BEGIN

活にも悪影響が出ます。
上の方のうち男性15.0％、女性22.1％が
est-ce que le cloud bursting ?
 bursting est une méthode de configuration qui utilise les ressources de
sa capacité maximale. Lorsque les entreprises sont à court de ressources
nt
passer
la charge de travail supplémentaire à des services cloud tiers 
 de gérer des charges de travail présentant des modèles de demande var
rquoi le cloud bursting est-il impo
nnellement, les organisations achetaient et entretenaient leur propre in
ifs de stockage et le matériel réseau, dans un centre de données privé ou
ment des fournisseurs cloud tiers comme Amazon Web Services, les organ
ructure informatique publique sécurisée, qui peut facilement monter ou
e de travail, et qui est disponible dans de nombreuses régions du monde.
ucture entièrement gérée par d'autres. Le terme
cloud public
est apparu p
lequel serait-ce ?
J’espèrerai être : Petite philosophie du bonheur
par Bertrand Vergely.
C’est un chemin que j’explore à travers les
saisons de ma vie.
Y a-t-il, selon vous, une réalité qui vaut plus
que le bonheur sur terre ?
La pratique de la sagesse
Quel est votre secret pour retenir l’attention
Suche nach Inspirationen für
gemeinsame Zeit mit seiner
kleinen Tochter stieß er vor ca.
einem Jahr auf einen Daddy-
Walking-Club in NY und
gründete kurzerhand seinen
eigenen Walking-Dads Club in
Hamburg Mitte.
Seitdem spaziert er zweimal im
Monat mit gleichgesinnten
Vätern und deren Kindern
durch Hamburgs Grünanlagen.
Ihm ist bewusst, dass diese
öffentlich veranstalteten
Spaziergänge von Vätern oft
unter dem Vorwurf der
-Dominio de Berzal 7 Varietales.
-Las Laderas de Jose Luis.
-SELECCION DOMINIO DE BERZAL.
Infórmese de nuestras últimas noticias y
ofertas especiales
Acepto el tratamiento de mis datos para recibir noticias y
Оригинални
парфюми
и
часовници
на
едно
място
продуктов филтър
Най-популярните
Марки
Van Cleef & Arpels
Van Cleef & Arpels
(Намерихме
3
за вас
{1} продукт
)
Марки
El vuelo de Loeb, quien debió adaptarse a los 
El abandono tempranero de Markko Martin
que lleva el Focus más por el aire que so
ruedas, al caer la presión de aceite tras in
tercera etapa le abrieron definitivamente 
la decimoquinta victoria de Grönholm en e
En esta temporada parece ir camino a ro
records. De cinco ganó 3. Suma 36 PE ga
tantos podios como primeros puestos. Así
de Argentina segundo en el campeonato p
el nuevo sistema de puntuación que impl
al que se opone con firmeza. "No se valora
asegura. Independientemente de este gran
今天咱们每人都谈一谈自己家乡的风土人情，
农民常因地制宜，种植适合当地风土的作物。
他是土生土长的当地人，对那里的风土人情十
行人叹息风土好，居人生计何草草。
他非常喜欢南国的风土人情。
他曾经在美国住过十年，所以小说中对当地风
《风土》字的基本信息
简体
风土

END

Requirement =
No line may be left out; the records are to be transcribed in full.

Task answer =
活にも悪影響が出ます。
上の方のうち男性15.0％、女性22.1％が
est-ce que le cloud bursting ?
 bursting est une méthode de configuration qui utilise les ressources de
sa capacité maximale. Lorsque les entreprises sont à court de ressources
nt
passer
la charge de travail supplémentaire à des services cloud tiers 
 de gérer des charges de travail présentant des modèles de demande var
rquoi le cloud bursting est-il impo
nnellement, les organisations achetaient et entretenaient leur propre in
ifs de stockage et le matériel réseau, dans un centre de données privé ou
ment des fournisseurs cloud tiers comme Amazon Web Services, les organ
ructure informatique publique sécurisée, qui peut facilement monter ou
e de travail, et qui est disponible dans de nombreuses régions du monde.
ucture entièrement gérée par d'autres. Le terme
cloud public
est apparu p
lequel serait-ce ?
J’espèrerai être : Petite philosophie du bonheur
par Bertrand Vergely.
C’est un chemin que j’explore à travers les
saisons de ma vie.
Y a-t-il, selon vous, une réalité qui vaut plus
que le bonheur sur terre ?
La pratique de la sagesse
Quel est votre secret pour retenir l’attention
Suche nach Inspirationen für
gemeinsame Zeit mit seiner
kleinen Tochter stieß er vor ca.
einem Jahr auf einen Daddy-
Walking-Club in NY und
gründete kurzerhand seinen
eigenen Walking-Dads Club in
Hamburg Mitte.
Seitdem spaziert er zweimal im
Monat mit gleichgesinnten
Vätern und deren Kindern
durch Hamburgs Grünanlagen.
Ihm ist bewusst, dass diese
öffentlich veranstalteten
Spaziergänge von Vätern oft
unter dem Vorwurf der
-Dominio de Berzal 7 Varietales.
-Las Laderas de Jose Luis.
-SELECCION DOMINIO DE BERZAL.
Infórmese de nuestras últimas noticias y
ofertas especiales
Acepto el tratamiento de mis datos para recibir noticias y
Оригинални
парфюми
и
часовници
на
едно
място
продуктов филтър
Най-популярните
Марки
Van Cleef & Arpels
Van Cleef & Arpels
(Намерихме
3
за вас
{1} продукт
)
Марки
El vuelo de Loeb, quien debió adaptarse a los 
El abandono tempranero de Markko Martin
que lleva el Focus más por el aire que so
ruedas, al caer la presión de aceite tras in
tercera etapa le abrieron definitivamente 
la decimoquinta victoria de Grönholm en e
En esta temporada parece ir camino a ro
records. De cinco ganó 3. Suma 36 PE ga
tantos podios como primeros puestos. Así
de Argentina segundo en el campeonato p
el nuevo sistema de puntuación que impl
al que se opone con firmeza. "No se valora
asegura. Independientemente de este gran
今天咱们每人都谈一谈自己家乡的风土人情，
农民常因地制宜，种植适合当地风土的作物。
他是土生土长的当地人，对那里的风土人情十
行人叹息风土好，居人生计何草草。
他非常喜欢南国的风土人情。
他曾经在美国住过十年，所以小说中对当地风
《风土》字的基本信息
简体
风土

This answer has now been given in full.